The Singleton Pattern is a creational design pattern that ensures a class has only one instance and provides a global point of access to that instance.

There will be times that as a programmer you will only need one object of a specific class in order either to control access to a resource like database connection, logging service or configuration manager or to one global object for the entire application. Without the singleton pattern, you risk creating multiple instances of a class that should really only exist once.

How it works

The simplest way to restrict the creation of multiple objects is to restrict the source of the object creation of a class aka the constructor. Your class should have an private class instance property and you constructor should also be private. You must have a method of getInstance that will return the instance property.
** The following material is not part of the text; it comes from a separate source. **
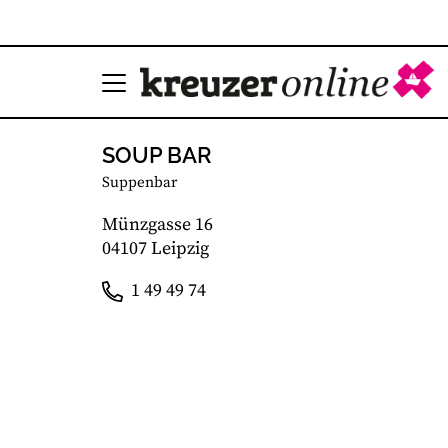
SOUP BAR
Suppenbar
Münzgasse 16
04107 Leipzig
1 49 49 74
When someone calls the getInstance the method will check if the instance property is null and if it is null will create an instance of the class. If the instance property is not null there it returns it.


Python Example


class Singleton:
    _instance = None

    def __new__(cls):
        if cls._instance is None:
            cls._instance = super(Singleton, cls).__new__(cls)
        return cls._instance

# Usage
s1 = Singleton()
s2 = Singleton()
print(s1 is s2)  # True
                                        

Java Example


public class Singleton {
    private static Singleton instance;

    // Private constructor prevents instantiation from other classes
    private Singleton() {}

    public static Singleton getInstance() {
        if (instance == null) {
            instance = new Singleton();
        }
        return instance;
    }
}
                                        

Problems

The most significant problem with the singleton pattern is that you have a global state and it makes the unit testing difficult. It also makes it easier to violate the single responsibility principle.